In utero stem cell transplantation involves extracting bone marrow from the pregnant woman between the 18th to 25th week of pregnancy. The bone marrow cells are processed and hematopoietic cells — immature stem cells that can evolve into all types of blood cells — are singled out from the mix. They are then injected through the woman’s abdomen into the umbilical vein of the fetus, where they can circulate through the bloodstream, developing into healthy, mature blood cells.

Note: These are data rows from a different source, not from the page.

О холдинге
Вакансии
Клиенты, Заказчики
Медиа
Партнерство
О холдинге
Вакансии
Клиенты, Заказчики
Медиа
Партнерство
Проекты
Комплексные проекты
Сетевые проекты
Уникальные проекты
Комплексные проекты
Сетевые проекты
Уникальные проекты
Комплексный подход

In utero stem cell transplants were initially attempted in the 1990s to treat fetuses with known genetic disorders, but were only successful in treating immune deficiency disorders. With current advances in the understanding of the fetal immune system, the researchers were able to design a new strategy of infusing a large dose of the mother’s cells, which they hope will have a greater chance of success. After the team has established safety in 10 patients, it will assess whether or how the protocol needs to change further to provide an effective therapy. Even if a small percentage of the mother’s cells engraft, the patient may be able to get a second “booster” transplant from the mother in the future.
“Once universally fatal, thalassemia can now be managed as a chronic disease,” said Elliott Vichinsky, M.D., who is overseeing the baby’s treatment and is the founder of the Northern California Comprehensive Thalassemia Center at UCSF Benioff Children’s Hospital Oakland. “In utero stem-cell transplantation may take it one step further: as a disease that can be successfully treated before birth.”
Vichinsky said that future plans may include using in utero stem cells to treat beta thalassemia, the more common type of the disease, as well as sickle cell anemia and other serious and life-threatening genetic disorders.